Вспоминаю, как на первом заседании увидела в зале вместо людей скелеты и только сейчас понимаю: это — от ощущения всеобщего какого-то предательства, узнаваемого для меня, связанного в моем представлении со смертью.

Услышь меня, чистый сердцем

Я очень хорошо помню, как столкнулась с ним впервые: предательством завершилась самая светлая и наивная пора моей жизни — юность. Имя этой поре — Саша Збруев… Это его облик возникает передо мной, когда кто-нибудь произносит, в общем-то, банальные и знакомые каждому слова — «первая любовь». Так же, как и первое пережитое мной в жизни предательство, я разделила ее с ним — веселым, хулиганистым арбатским мальчишкой.


Мое арбатское детство было прервано вскоре после возвращения папы с войны. Его заменила хлопотная, дорожная жизнь семьи военного. Переезды от очередного отцовского места службы к следующему, вплоть до старших классов школы, когда мы вернулись наконец-то в Москву. А я — на свою арбатскую родину.

Очень хорошо помню, как неприветливо встретила меня школа № 71: мы ухитрились вернуться прямо к экзаменам, совершенно не обрадовав этим руководителей школы, в частности завуча. «Как вы не понимаете, — возмущалась она, — это же столица! Разве сможет ваша дочь сдать экзамены у нас после какого-то дальневосточного села?! Да у нее, небось, и формы школьной нет!..»
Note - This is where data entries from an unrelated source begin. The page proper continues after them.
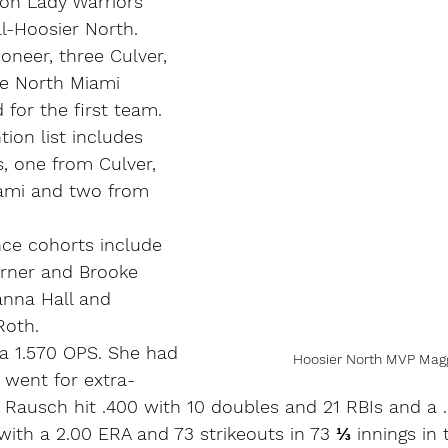
on Lady Warriors 
ll-Hoosier North.
ioneer, three Culver, 
e North Miami 
 for the first team.
ion list includes 
, one from Culver, 
ami and two from 
ence cohorts include 
rner and Brooke 
anna Hall and 
oth.
h a 1.570 OPS. She had 
Hoosier North MVP Magg
h went for extra-
. Rausch hit .400 with 10 doubles and 21 RBIs and a 
with a 2.00 ERA and 73 strikeouts in 73 ⅓ innings in t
И форма, к тому же очень нарядная, у меня была, и экзамены, к которым меня с таким трудом допустили, я сдала, получив одновременно первый урок горечи.

Училась я всегда на «отлично», на «отлично» сдавала и предмет за предметом. Новые учителя чуть ли не восхищались моими ответами и… ставили вместо пятерок четверки. Мое недоумение и обида не знали предела, папины уговоры отнестись к происходящему «философски» помогали мало.

Я не знала, что перед учителями поставили «сверхзадачу» — как можно меньше детей допустить к учебе в 8-м классе, как можно больше — отправить в ПТУ. И хотя в восьмой класс прорвалась, московскую школу невзлюбила сразу. К тому же на Дальнем Востоке остался мальчик, заставивший впервые в жизни мое сердце биться быстрее.

Как-то, после очередного экзамена, выйдя из ненавистной 71-й школы, присела я в соседнем скверике, дабы предаться в одиночестве своей печали по всем этим поводам. Но приступить к грустным размышлениям не успела. Мое одиночество нарушила незнакомая, очень хорошенькая девочка:

— Привет! Тебя Валентиной зовут?

— Да.

— Меня Ларисой… Слушай, у меня к тебе просьба. Сейчас из школы выйдет один мальчик, Саша Збруев. Можно, я подожду его возле тебя? А то неудобно ждать одной… Знаешь, я его люблю…

— Любишь?

— Очень!

— Вообще-то я тоже влюблена, — ответила я откровенностью на откровенность. — Но он сейчас далеко отсюда.

— А вы с ним целовались? — оживилась Лариса.

— Да.

— По-настоящему?

— Да…

— Молодцы! Мы с Сашей Збруевым тоже целовались… Ой, вот он идет!